(Beginning of SELECTED EXCERPT)

And he was the first man in that program. There were several women in the program, I think there was another man, or another one or two men, and the -- one of the women had two daughters. Becky Clemmen (phonetic) and Beverly Tallman (phonetic). And then Darlene Sutherland had, I think it was ­­ I think -- I don't remember whether it was her mother or father in that program.

And we started a -- a family support group. So we met maybe once a month, the four of us. And then it grew, oh, maybe three or four more people, and I cannot remember their names.

But the four of us stuck together. And then Becky is really a go­getter so she decided we should become a nonprofit organization. So then we became a nonprofit organization, wrote the bylaws, and got our -- got our paperwork into the state and got squared away on that.

And then it just kind of grew out of that to what it is today, the Alzheimer's Resource, I think it's -- Alzheimer's Resource Agency. And they had services through -- throughout the state.

I know they've got staff -- a staff person up in Fairbanks, and then they have people in the Valley, and then somebody down in Homer. And I'm not sure where else they may have branched out to. But that's one of the things that I'm very proud that I was on the ground floor as an advocate for, for these folks. That's...

And I think they -- they receive money from the -- from the Trust Authority. I'm -- I know they do, but I don't know to what degree they -- they receive money, but I'm sure they do, because they're one of the four -- they represent one of the four groups that are entitled to receive resources or money or whatever from them.

BILL SCHNEIDER: That's good. I'm glad we -- glad we got that down.

Section 18: BILL SCHNEIDER: You had mentioned some of the people that had been involved over the years with mental health issues, and I wanted you to maybe just mention them again. You mentioned Pat Claskey?

THELMA LANGDON: Pat Clasby. BILL SCHNEIDER: Clasby.

THELMA LANGDON: Yes. Her mother was Irene Ryan. And Irene Ryan was, I think she was -- she was in the first legislature. I -- I don't know if she was a representative or a Senator. Anyway, when we got Statehood, she was involved in -- in that whole setting up the mechanisms for the state.

Pat is a psychologist, and she worked down in Seward for a while. She currently lives down in Juneau. And she stayed in the field as a psychologist, and then she's retired now, but she was a lobbyist for one of the advocacy organizations. I can't -- I can't bring the name to mind.

But she and I were very interested and talked a good deal about doing a history of mental health -- mental health services and the mental health systems in Alaska, but never got around to it.

George Rogers was on the Mental Health Trust Board, or Mental Health Board with us, too. Oh, what a great guy he is. I really enjoyed having him on that board. He had so much background information and such good insight. And that was good.

(End of SELECTED EXCERPT)
(Beginning of EXCERPTED DATA)

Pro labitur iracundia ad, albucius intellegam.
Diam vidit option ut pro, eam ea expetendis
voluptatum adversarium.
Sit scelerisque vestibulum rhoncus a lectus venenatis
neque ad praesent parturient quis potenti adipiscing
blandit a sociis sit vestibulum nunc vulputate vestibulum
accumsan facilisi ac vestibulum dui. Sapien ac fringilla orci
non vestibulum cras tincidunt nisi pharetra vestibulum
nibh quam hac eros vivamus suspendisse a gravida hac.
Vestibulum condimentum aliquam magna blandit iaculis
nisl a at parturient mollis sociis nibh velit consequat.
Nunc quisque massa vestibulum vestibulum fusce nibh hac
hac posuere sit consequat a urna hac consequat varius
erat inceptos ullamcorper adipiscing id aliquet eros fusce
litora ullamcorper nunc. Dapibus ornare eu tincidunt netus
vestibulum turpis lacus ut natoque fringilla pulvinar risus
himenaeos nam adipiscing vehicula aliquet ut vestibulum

(End of EXCERPTED DATA)

- _EXERCISE DIRECTIONS_: Reproduce the passage of the interview excerpt above, starting with "And then it just" and going on through "throughout the state.".

- _SOLUTION BELOW_:
And then it just kind of grew out of that to what it is today, the Alzheimer's Resource, I think it's -- Alzheimer's Resource Agency. And they had services through -- throughout the state.